Mistakes Happen: Make Swiss Cheese
Mistakes happen so it’s important that multiple layers are in place to detect the issue. Imaging a slice of Swiss cheese, each slice taken from a different block of cheese. Stacking enough of those slices would result in nothing being able to pass through.
Alerts on NPEs
We lacked an alarm on any instance of an NPE. We only had error rate alarms. This NPE only occurs once per API handler worker thread before which was not enough to trigger our error rate alarms. On top of that, none of the NPEs were logged because we had an unhandled exception in our Executor.
Alerts on utilization anomalies
We monitor the cpu utilization and use a naive threshold based approach to alarming. When the cpu utilization exceeds that threshold, we fire an alarm because it indicates abnormal behaviour.

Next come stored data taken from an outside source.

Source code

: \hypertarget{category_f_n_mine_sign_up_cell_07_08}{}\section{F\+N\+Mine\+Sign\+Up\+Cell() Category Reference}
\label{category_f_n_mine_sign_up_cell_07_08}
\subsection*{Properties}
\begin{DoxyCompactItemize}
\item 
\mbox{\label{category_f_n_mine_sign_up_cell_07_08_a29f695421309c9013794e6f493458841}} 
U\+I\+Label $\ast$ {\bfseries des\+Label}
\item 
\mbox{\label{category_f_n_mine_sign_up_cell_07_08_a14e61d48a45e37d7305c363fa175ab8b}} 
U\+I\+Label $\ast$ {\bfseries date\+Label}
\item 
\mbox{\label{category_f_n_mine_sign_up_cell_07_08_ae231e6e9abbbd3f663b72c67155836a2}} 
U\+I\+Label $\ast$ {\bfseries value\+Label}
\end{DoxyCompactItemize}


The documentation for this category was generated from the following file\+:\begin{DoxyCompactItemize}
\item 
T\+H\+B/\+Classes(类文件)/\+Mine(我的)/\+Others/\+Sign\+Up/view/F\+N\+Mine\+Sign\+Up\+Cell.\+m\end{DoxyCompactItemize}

This is how we discovered the issue.
Uncaught exceptions on Executors
If you add your work to an executor you must ensure you have an uncaught exception handler.
AtomicInteger threadNumber = new AtomicInteger(1);
ThreadFactory customThreadFactory = new ThreadFactory() {
@Override
public Thread newThread(Runnable r) {
Thread thread = new Thread(r);
thread.setName("my-thread-pool-" + threadNumber.getAndIncrement());
thread.setUncaughtExceptionHandler(
(dyingThread, throwable) -> {
logger.error("uncaught exception!", throwable);
}
);
return thread;
}
};
ExecutorService executor = Executors.newFixedThreadPool(2, customThreadFactory);
This code is kind of ugly so you’re better off using
Apache Common’s BasicThreadFactory:
new BasicThreadFactory.Builder()
.namingPattern("my-thread-pool-%d")
.uncaughtExceptionHandler(
(dyingThread, throwable) -> {
logger.error("uncaught exception!", throwable);
}
)
.build();
or guava’s ThreadFactoryBuilder:
new ThreadFactoryBuilder()
.setNameFormat("my-thread-pool-%d")
.setUncaughtExceptionHandler(
(dyingThread, throwable) -> {
logger.error("uncaught exception!", throwable);
}
)
.build()
Without a handler, the exception will be swallowed and none of your log monitoring will be able to detect the issue.
Code reviews
Sometimes, a detail oriented developer will notice the combination of threads and TreeMap, or even suggest to not use a TreeMap if ordered elements are not needed. Unfortunately, that didn’t happen in this case.
Static code analysis
Static code analysis tools like SpotBugs (used to be called FindBugs), JLint, and Chord can detect these kinds of issues at build time. See the paper How Good is Static Analysis at Finding Concurrency Bugs?. Unfortunately, we didn’t start using them until after the bug.
Tests
Ensure your tests handle the multithreaded case! In my case, we did not have multithreaded tests for that part of the code.
Conclusion
Mistakes happen. Watch out, unprotected concurrent modification data corruption can present itself as infinite loops! Despite making multiple mistakes, that hid the problem at multiple layers but not all. As long as you adopt a layered approach, you will be able to respond quickly or prevent it entirely.